[Page-level text extractions]
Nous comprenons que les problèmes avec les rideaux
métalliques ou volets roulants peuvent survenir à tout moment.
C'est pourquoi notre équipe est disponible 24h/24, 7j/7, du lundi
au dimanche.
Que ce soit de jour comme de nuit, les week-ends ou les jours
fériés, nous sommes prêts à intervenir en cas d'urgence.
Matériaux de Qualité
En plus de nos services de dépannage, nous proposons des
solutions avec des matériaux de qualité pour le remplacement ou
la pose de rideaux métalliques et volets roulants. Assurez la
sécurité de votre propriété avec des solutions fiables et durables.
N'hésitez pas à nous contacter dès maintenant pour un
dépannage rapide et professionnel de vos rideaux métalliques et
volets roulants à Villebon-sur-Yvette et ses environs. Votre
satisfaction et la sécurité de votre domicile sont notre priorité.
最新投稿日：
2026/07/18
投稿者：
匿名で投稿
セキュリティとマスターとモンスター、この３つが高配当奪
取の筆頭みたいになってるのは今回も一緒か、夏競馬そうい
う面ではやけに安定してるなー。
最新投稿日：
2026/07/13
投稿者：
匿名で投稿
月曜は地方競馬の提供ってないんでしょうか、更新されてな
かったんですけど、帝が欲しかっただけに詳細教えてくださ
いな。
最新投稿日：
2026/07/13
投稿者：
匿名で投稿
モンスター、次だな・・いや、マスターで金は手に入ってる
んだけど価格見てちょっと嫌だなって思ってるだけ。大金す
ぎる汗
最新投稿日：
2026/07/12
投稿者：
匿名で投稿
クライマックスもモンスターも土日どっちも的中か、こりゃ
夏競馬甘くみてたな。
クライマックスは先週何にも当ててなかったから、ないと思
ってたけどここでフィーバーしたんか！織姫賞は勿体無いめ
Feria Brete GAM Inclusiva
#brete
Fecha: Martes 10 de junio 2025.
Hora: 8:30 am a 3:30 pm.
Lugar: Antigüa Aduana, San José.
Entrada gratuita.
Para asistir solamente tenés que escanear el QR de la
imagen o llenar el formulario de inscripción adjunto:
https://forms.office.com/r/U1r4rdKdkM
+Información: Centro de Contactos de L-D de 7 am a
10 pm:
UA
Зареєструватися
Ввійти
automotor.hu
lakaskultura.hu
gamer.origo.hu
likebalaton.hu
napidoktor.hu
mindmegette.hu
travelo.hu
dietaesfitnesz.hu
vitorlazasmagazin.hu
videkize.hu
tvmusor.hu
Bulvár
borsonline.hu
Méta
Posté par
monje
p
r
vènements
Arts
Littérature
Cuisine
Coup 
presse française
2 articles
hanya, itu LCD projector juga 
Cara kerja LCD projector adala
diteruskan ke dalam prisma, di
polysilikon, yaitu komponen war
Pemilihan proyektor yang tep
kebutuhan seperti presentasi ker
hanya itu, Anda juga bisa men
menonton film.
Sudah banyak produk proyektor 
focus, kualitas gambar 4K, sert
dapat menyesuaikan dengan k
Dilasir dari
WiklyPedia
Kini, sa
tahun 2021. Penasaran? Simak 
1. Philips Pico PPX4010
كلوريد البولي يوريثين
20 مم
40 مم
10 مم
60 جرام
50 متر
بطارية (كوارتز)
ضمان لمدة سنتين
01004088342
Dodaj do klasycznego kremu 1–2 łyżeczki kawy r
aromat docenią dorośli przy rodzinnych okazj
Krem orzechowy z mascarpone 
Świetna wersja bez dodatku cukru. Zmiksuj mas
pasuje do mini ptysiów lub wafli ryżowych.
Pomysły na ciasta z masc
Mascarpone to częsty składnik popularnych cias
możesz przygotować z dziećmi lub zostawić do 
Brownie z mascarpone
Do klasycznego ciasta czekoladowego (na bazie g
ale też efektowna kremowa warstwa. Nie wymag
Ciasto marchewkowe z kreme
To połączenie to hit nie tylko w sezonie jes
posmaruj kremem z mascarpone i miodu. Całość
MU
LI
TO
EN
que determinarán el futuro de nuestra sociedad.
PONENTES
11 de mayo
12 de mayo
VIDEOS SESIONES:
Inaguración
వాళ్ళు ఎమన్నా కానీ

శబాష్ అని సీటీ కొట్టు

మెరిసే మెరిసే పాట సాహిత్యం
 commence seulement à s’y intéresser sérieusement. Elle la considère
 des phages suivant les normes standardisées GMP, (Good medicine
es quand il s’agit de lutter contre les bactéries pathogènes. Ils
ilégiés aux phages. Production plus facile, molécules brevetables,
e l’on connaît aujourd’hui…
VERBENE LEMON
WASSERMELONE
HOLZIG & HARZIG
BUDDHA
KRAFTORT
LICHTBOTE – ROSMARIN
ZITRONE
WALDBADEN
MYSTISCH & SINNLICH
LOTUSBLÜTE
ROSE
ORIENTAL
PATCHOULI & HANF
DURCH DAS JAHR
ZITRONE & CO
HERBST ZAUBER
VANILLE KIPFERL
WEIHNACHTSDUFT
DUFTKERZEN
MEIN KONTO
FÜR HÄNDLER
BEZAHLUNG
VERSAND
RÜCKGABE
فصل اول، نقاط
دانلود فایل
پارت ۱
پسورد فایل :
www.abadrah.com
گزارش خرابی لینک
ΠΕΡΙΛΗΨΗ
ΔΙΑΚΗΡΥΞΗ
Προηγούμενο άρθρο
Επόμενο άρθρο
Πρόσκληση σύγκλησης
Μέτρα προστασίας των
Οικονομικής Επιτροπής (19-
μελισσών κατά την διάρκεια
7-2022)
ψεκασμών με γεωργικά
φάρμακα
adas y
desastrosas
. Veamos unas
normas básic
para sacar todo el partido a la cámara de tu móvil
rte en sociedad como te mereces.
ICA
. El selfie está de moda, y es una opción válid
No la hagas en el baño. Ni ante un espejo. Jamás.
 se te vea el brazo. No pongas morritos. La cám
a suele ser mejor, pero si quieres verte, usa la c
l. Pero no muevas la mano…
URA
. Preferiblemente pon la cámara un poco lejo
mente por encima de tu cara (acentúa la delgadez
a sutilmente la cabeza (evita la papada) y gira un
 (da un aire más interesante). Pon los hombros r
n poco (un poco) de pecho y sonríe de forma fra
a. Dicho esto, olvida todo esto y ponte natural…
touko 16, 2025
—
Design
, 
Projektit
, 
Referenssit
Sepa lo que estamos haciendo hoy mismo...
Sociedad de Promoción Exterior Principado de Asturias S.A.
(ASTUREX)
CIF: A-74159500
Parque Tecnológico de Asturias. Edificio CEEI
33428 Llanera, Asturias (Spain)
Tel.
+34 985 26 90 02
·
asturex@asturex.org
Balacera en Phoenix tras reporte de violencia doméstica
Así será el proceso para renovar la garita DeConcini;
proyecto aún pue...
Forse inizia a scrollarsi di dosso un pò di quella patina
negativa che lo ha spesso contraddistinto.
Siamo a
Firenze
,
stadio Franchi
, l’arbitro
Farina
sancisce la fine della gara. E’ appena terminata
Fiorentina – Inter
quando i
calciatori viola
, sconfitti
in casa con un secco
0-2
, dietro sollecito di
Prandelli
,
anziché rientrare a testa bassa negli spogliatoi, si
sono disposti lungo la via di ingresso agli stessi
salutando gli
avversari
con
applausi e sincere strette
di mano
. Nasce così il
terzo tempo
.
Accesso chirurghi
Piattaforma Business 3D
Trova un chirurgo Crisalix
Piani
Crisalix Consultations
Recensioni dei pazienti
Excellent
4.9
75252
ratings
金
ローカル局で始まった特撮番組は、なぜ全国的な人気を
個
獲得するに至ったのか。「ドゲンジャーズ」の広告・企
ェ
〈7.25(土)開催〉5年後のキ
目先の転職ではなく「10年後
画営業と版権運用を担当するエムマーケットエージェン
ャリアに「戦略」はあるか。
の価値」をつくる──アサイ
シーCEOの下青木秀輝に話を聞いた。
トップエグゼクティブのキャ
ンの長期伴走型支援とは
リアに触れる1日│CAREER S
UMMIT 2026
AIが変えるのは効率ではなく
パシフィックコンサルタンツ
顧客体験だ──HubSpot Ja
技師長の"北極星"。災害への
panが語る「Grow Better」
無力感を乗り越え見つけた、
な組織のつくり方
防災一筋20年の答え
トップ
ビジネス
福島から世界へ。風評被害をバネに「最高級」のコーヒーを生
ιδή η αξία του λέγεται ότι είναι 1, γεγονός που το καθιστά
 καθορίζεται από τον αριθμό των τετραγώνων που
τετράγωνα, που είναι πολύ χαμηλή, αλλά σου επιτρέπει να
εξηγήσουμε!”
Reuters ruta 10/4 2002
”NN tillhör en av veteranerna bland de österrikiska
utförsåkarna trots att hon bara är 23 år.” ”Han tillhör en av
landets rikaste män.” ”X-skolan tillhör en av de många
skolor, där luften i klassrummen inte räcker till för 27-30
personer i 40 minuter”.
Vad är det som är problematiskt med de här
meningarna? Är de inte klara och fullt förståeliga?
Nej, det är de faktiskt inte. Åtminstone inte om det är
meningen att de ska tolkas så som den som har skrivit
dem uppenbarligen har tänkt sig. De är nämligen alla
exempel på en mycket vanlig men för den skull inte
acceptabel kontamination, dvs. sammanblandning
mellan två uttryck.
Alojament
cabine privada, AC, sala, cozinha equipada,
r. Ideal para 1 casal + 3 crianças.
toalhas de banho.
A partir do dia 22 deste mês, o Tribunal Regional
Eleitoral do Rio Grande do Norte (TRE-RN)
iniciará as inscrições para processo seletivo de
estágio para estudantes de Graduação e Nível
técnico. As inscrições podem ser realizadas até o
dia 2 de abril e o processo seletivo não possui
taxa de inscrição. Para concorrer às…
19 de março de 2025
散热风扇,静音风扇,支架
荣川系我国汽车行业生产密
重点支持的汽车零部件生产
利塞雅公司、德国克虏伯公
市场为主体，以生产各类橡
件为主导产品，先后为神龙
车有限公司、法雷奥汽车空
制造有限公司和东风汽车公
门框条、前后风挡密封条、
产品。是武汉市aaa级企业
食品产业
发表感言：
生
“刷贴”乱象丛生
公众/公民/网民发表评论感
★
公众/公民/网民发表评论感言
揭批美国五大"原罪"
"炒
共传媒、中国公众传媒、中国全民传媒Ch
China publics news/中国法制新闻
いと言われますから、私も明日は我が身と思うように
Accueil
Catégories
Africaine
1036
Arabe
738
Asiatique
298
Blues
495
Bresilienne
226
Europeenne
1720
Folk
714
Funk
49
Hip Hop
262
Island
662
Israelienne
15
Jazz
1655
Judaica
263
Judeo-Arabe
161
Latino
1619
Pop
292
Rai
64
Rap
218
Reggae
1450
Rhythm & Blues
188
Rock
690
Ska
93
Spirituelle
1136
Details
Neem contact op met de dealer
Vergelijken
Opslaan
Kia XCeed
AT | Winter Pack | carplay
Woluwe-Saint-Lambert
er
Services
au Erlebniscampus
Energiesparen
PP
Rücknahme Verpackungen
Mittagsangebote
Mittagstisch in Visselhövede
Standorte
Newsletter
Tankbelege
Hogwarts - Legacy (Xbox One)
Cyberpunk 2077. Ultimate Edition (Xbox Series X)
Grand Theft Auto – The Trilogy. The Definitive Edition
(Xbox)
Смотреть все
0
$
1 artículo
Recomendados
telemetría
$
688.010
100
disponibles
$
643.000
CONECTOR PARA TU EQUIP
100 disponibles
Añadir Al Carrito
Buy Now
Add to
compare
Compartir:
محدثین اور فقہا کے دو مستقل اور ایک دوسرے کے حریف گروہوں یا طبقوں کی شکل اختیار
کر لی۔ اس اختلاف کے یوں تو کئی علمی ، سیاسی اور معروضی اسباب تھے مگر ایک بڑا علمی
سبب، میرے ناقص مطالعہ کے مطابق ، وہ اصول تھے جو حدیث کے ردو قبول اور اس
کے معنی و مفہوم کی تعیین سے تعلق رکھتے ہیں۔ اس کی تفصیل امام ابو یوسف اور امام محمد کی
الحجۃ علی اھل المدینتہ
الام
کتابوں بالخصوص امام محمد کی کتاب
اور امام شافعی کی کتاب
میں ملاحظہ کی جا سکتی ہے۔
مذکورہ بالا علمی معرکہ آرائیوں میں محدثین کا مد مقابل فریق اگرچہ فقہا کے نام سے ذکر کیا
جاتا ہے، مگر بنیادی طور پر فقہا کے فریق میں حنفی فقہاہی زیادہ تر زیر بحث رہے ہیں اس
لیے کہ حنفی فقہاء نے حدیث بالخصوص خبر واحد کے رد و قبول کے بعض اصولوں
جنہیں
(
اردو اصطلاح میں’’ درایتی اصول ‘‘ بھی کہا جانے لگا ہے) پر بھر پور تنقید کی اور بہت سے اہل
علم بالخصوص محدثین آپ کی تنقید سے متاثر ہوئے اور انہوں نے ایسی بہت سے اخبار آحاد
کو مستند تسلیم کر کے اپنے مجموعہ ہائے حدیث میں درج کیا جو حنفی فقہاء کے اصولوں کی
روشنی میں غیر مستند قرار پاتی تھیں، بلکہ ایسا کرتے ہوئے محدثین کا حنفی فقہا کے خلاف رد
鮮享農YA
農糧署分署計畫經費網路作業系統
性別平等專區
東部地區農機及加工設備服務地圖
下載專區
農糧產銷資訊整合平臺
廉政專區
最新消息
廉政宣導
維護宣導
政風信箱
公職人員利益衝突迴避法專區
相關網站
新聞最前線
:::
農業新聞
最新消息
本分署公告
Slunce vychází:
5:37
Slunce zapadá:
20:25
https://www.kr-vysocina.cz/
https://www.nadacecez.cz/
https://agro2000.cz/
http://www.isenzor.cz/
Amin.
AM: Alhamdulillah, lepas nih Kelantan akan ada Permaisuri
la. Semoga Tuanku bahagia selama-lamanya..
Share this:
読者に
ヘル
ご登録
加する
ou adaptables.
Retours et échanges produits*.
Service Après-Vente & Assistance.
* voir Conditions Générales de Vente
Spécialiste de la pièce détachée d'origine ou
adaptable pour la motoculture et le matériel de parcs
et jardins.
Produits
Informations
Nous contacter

▶ TASK TO CARRY OUT:
Retype the entries above exactly, but only from the line containing "福島から世界へ。風評被害をバネに「最高級」のコーヒーを生" through the line containing "meningen att de", both included.

▶ RESPONSE FOR THIS EXERCISE:
福島から世界へ。風評被害をバネに「最高級」のコーヒーを生
ιδή η αξία του λέγεται ότι είναι 1, γεγονός που το καθιστά
 καθορίζεται από τον αριθμό των τετραγώνων που
τετράγωνα, που είναι πολύ χαμηλή, αλλά σου επιτρέπει να
εξηγήσουμε!”
Reuters ruta 10/4 2002
”NN tillhör en av veteranerna bland de österrikiska
utförsåkarna trots att hon bara är 23 år.” ”Han tillhör en av
landets rikaste män.” ”X-skolan tillhör en av de många
skolor, där luften i klassrummen inte räcker till för 27-30
personer i 40 minuter”.
Vad är det som är problematiskt med de här
meningarna? Är de inte klara och fullt förståeliga?
Nej, det är de faktiskt inte. Åtminstone inte om det är
meningen att de ska tolkas så som den som har skrivit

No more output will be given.